• **DIRECTIONS**:
[1] In the tour announcement, at what venue is the November 1 Los Angeles event held?
[2] Reproduce the part of the tour announcement starting at "OMAR BARGHOUTI’S US" and ending at "about the movement.".

• **TEXT EXCERPT**:
OMAR BARGHOUTI’S US TOUR
NOVEMBER 2009
Omar BARGHOUTI is a leading organizer in the international movement for Boycott, Divestment and Sanctions (BDS) against the state of Israel. He is coming to the United States for a multi-city tour to build support for the growing and powerful international BDS movement. We urge you to attend and publicize the events and take this opportunity to learn more about the movement.
“To have a dialogue you have to have a certain minimal level of a common denominator based on a common vision for the ultimate solution based on equality and ending injustice. If you don’t have that common denominator than it’s negotiation between the stronger and weaker party and, as I’ve written elsewhere, you can’t have a bridge between them but only a ladder where you go up or down not across … I call this the master/slave type of coexistence … A master and a slave can also reach an agreement where this is reality and you cannot challenge it and you make the best out of it. There is no war, no conflict, nobody is killing anybody, but a master remains a master and the slave remains a slave — so this is not the kind of peace that we the oppressed are seeking — the minimum is to have a just peace. Only with justice can we have a sustainable peace. So dialogue does not work — it has not worked in reality and cannot work in principle. Boycotts have worked in reality and in principle so there is absolutely no reason why they cannot work, because Israel has total impunity given the official support it gets from the west in all fields (economic, cultural, academic and so on). Without raising the price of its oppression, it will never give up; it will never concede on any of our rights.” Omar Barghouti, http://electronicintifada.net/v2/article10562.shtml
Los Angeles
November 1: “Palestine: Thirsting for Justice. Israel’s Control of Water as a Tool of Apartheid and a Means of Ethnic Cleansing”, 4 pm, Loyola Law School, Los Angeles.

• **PROVIDED DATA**:
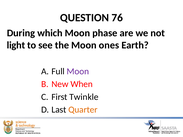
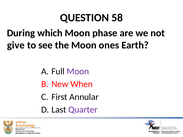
76: 76 -> 58
light: light -> give
Twinkle: Twinkle -> Annular
Quarter colour: orange -> purple
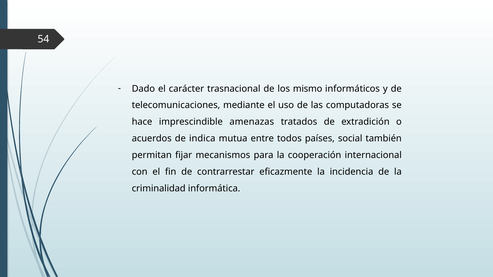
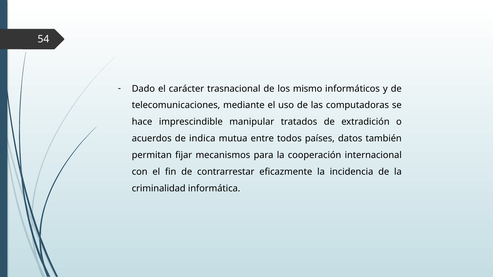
amenazas: amenazas -> manipular
social: social -> datos
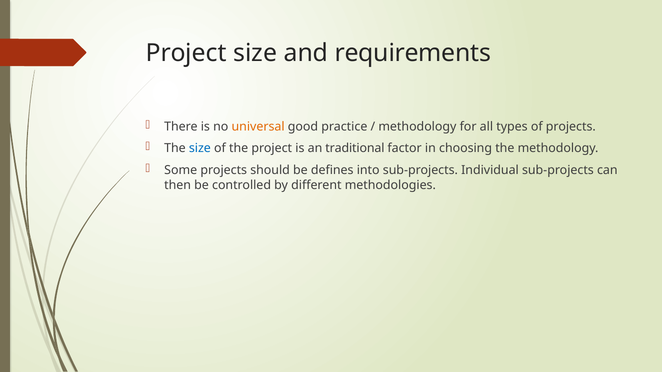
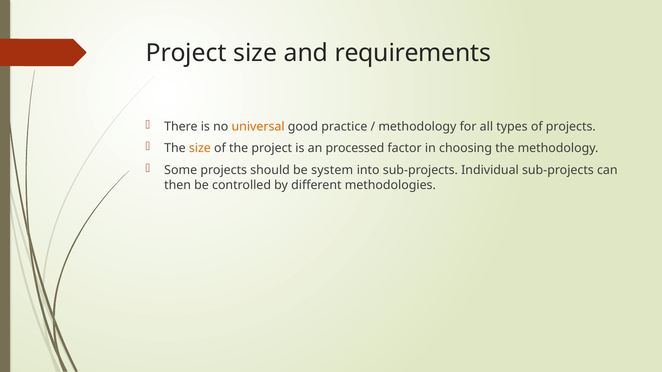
size at (200, 148) colour: blue -> orange
traditional: traditional -> processed
defines: defines -> system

• **OUTPUTS IN ORDER**:
[1] Loyola Law School, Los Angeles.

[2]
OMAR BARGHOUTI’S US TOUR
NOVEMBER 2009
Omar BARGHOUTI is a leading organizer in the international movement for Boycott, Divestment and Sanctions (BDS) against the state of Israel. He is coming to the United States for a multi-city tour to build support for the growing and powerful international BDS movement. We urge you to attend and publicize the events and take this opportunity to learn more about the movement.